Material provided:
________________________________________
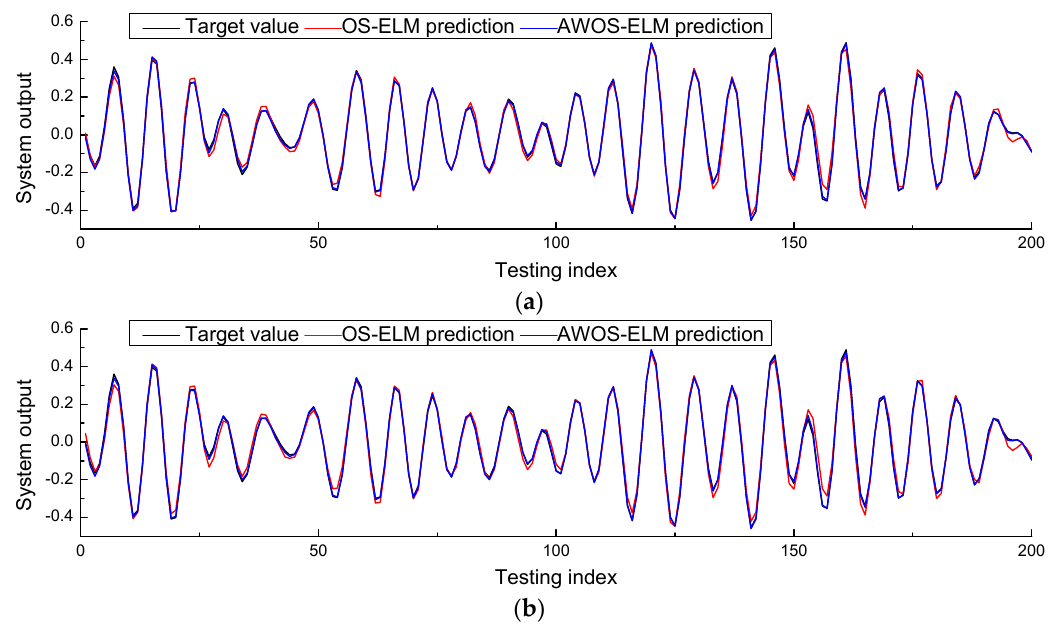
Figure 4. Comparison of the prediction ability of the OS-ELM algorithm and the AWOS-ELM algorithm. ( a ) Sigmoid function; ( b ) RBF function. Table 3. Performance comparison between AWOS-ELM and OS-ELM on the robot arm example.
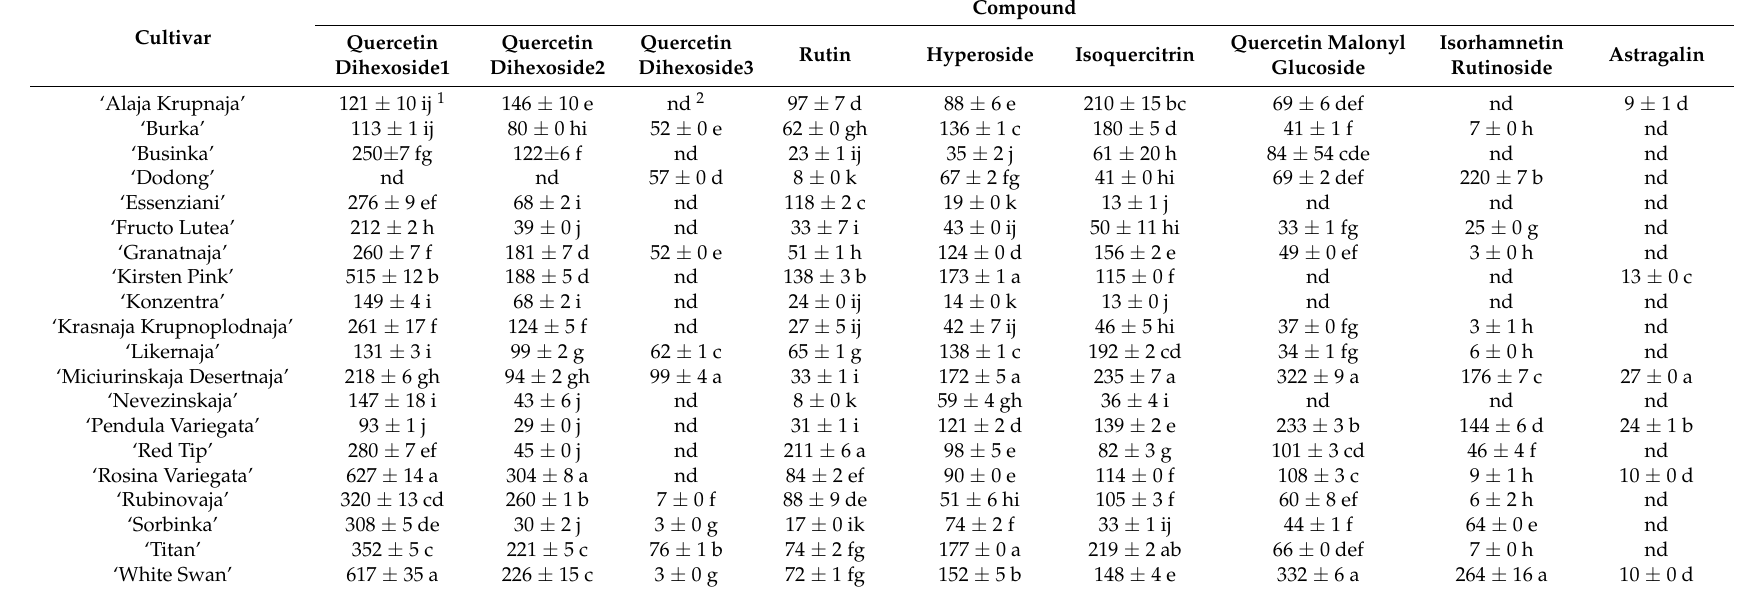
Table 2. Contents of flavonoids ( µ g/g DW) in Sorbus fruit powder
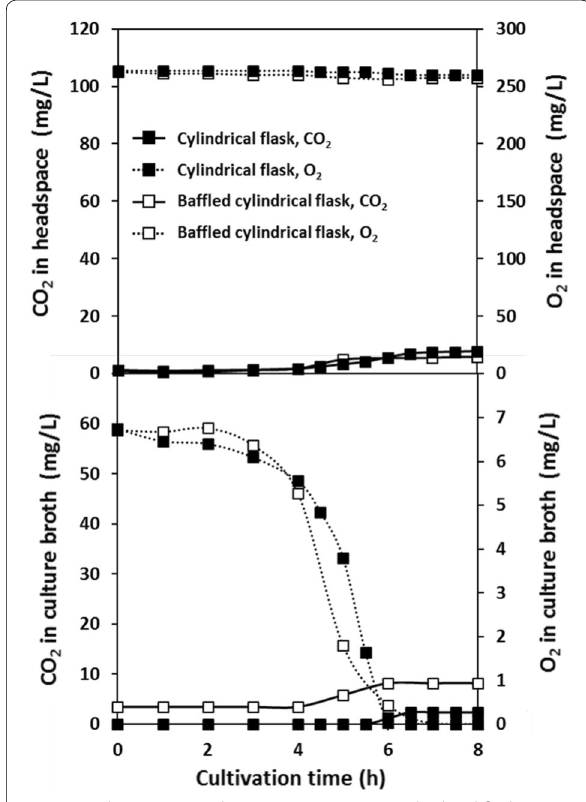
Fig. 4 Real-time CO 2 and O 2 concentrations in cylindrical flasks during shaking culture of E. coli K12 IFO3301. Shake-flask culture conditions were 100 and 50 mL of LB medium at 30 °C, 200 rpm with 70 mm shaking diameter, and 500-mL cylindrical flask without baffle and 500-mL baffled cylindrical flask, both equipped with breathable culture stoppers and CDMSS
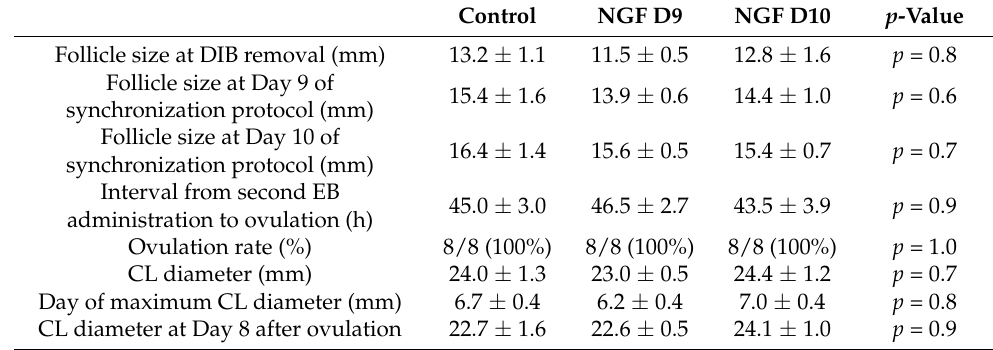
Table 2. Follicular and luteal parameters, interval to ovulation (h), and ovulation rate (%) following systemic NGF administration during the preovulatory stage in dairy heifers (n = 8 per group, mean ±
________________________________________
Exercise description: Your answer should copy the listing word for word, with no pictures in it.

Answer to the exercise:
Figure 4. Comparison of the prediction ability of the OS-ELM algorithm and the AWOS-ELM algorithm. ( a ) Sigmoid function; ( b ) RBF function. Table 3. Performance comparison between AWOS-ELM and OS-ELM on the robot arm example.
Table 2. Contents of flavonoids ( µ g/g DW) in Sorbus fruit powder
Fig. 4 Real-time CO 2 and O 2 concentrations in cylindrical flasks during shaking culture of E. coli K12 IFO3301. Shake-flask culture conditions were 100 and 50 mL of LB medium at 30 °C, 200 rpm with 70 mm shaking diameter, and 500-mL cylindrical flask without baffle and 500-mL baffled cylindrical flask, both equipped with breathable culture stoppers and CDMSS
Table 2. Follicular and luteal parameters, interval to ovulation (h), and ovulation rate (%) following systemic NGF administration during the preovulatory stage in dairy heifers (n = 8 per group, mean ±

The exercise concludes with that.